* WHAT YOU SHOULD DO
Select every line below that contains the word "gången".

* MATERIAL PROVIDED
═══

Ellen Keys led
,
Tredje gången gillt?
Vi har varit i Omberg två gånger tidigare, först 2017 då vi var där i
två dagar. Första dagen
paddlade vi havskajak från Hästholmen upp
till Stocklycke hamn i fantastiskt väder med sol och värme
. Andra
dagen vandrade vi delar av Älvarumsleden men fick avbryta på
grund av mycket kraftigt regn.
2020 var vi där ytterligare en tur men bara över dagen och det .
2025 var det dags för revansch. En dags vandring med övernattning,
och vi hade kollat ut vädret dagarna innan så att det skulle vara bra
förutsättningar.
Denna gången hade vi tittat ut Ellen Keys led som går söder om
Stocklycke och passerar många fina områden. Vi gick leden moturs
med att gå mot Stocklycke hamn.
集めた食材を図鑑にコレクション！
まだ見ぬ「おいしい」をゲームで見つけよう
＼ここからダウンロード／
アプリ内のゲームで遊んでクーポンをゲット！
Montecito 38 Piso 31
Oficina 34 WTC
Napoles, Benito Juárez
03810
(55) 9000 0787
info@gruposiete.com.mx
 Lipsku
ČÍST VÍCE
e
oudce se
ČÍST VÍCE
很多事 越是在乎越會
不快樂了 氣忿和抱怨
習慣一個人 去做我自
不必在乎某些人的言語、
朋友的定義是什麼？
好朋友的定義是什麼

═══

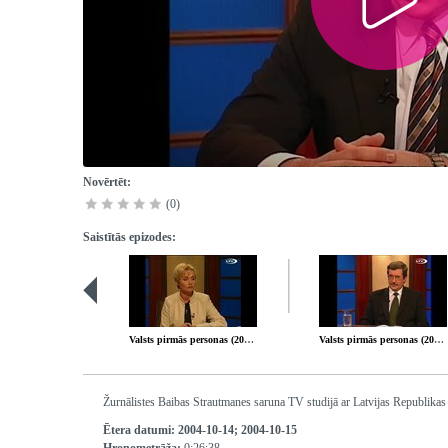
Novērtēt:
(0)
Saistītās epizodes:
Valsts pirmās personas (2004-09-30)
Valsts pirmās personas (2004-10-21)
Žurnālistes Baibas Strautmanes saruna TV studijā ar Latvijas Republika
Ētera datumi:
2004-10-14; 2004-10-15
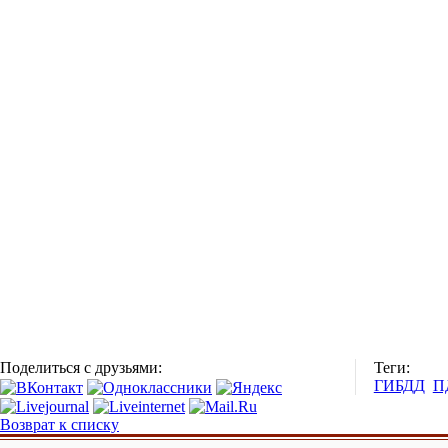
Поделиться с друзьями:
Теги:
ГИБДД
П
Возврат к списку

═══

* RESULT OF THE TASK
Tredje gången gillt?
Denna gången hade vi tittat ut Ellen Keys led som går söder om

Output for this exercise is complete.